It was the design that made Gerald Genta's career and remains, without question, the most celebrated collection in Audemars Piguet's near 145-year long history.
In 1993, the Royal Oak line expanded to include the Offshore Chronograph, which drove the bulk of sales for AP in the past few decades. Debatably, the Offshore is responsible for carrying AP into the 21st century and ushering it into the powerhouse position in which it exists today.
Housed in a substantial 42mm stainless steel case with a non-luminous white mega-tappisserie dial, this particular Offshore ref. 26470ST is an immediate attention-grabber: Oversized Arabic indices combined with a matching handset, a tri-register chronograph layout and black printing all come together to give a look at once tactical and fashionable. Complementing the industrial vibe is the signature octagonal Royal Oak screwed bezel, plus an inner tachymeter scale and matching black crown and pushers.
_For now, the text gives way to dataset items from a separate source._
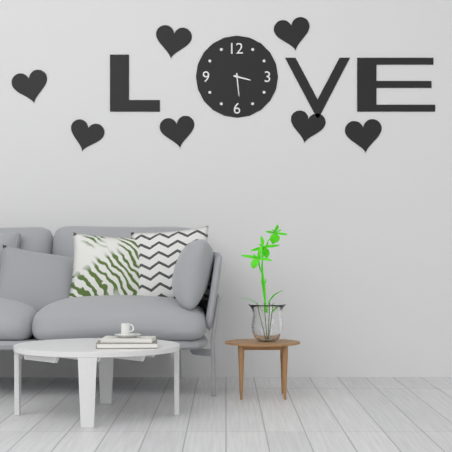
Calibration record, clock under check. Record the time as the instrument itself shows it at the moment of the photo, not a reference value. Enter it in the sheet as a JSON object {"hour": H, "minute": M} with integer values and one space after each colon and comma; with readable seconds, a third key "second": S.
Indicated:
{"hour": 3, "minute": 29}
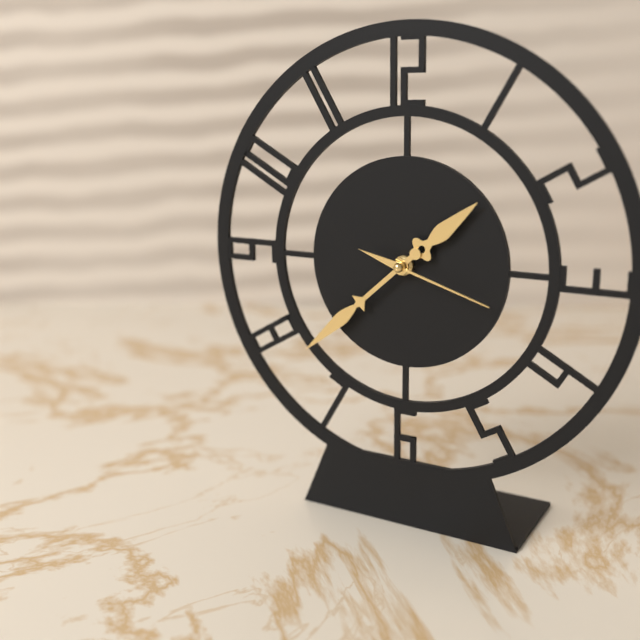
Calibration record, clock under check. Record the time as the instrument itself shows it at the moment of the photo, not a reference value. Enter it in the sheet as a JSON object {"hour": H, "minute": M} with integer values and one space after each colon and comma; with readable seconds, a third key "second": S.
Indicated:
{"hour": 1, "minute": 38, "second": 18}
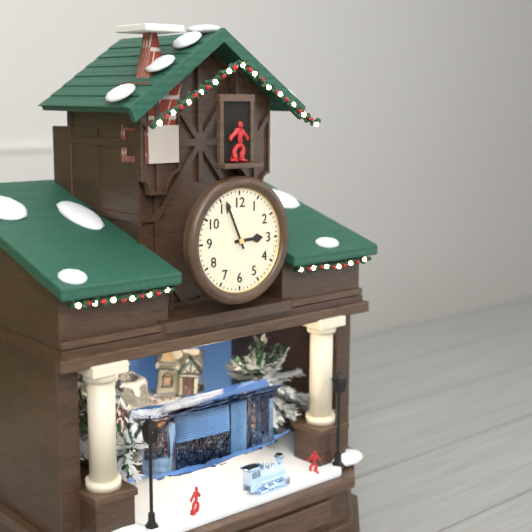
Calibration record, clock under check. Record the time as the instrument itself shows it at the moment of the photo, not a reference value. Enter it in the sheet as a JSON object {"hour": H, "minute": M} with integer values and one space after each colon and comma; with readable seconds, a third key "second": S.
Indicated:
{"hour": 2, "minute": 56}
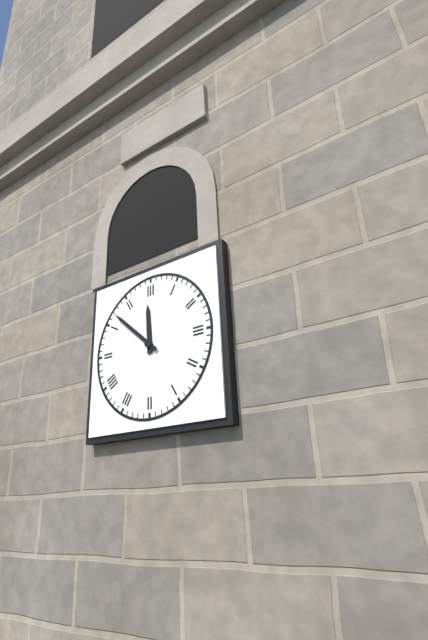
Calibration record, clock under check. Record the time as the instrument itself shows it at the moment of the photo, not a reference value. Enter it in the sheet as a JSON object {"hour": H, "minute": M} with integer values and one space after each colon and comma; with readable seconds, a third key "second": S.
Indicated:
{"hour": 11, "minute": 52}
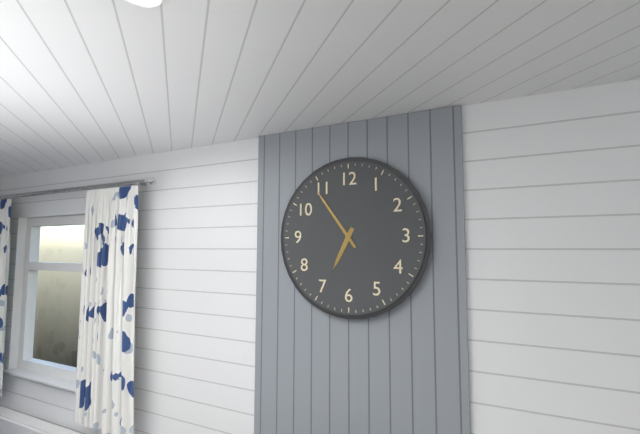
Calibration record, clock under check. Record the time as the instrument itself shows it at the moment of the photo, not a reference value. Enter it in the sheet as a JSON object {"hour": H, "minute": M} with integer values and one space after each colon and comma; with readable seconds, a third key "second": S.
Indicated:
{"hour": 6, "minute": 54}
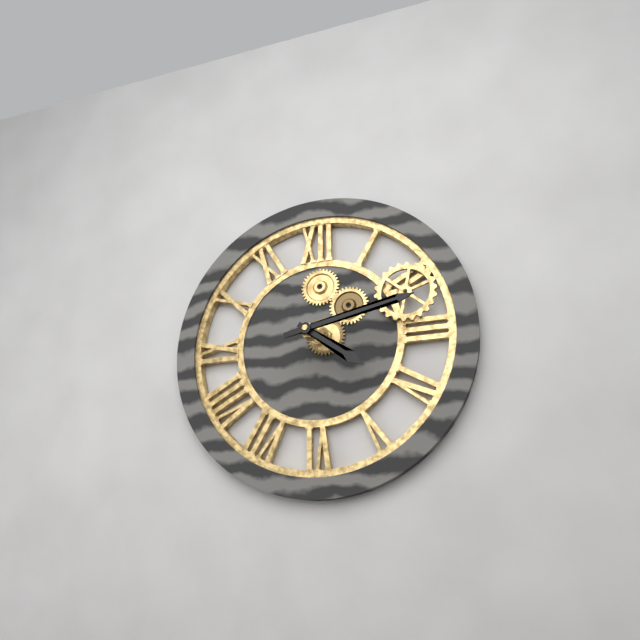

A sapphire crystal and integrated brown leather strap with hidden, signed deployant clasp complete the picture of one of the coolest timepieces AP has ever released — and this is to say nothing of the in-house automatic Calibre 3126/3840 ticking away within, providing 50 hours of power reserve.
In untouched condition throughout and showing only normal wear, this Offshore from the 2010s includes its instruction booklet, warranty authentication and registration certificate booklet, and serialized hangtag.
If you aren’t afraid of chrono with character, then this is the watch for you!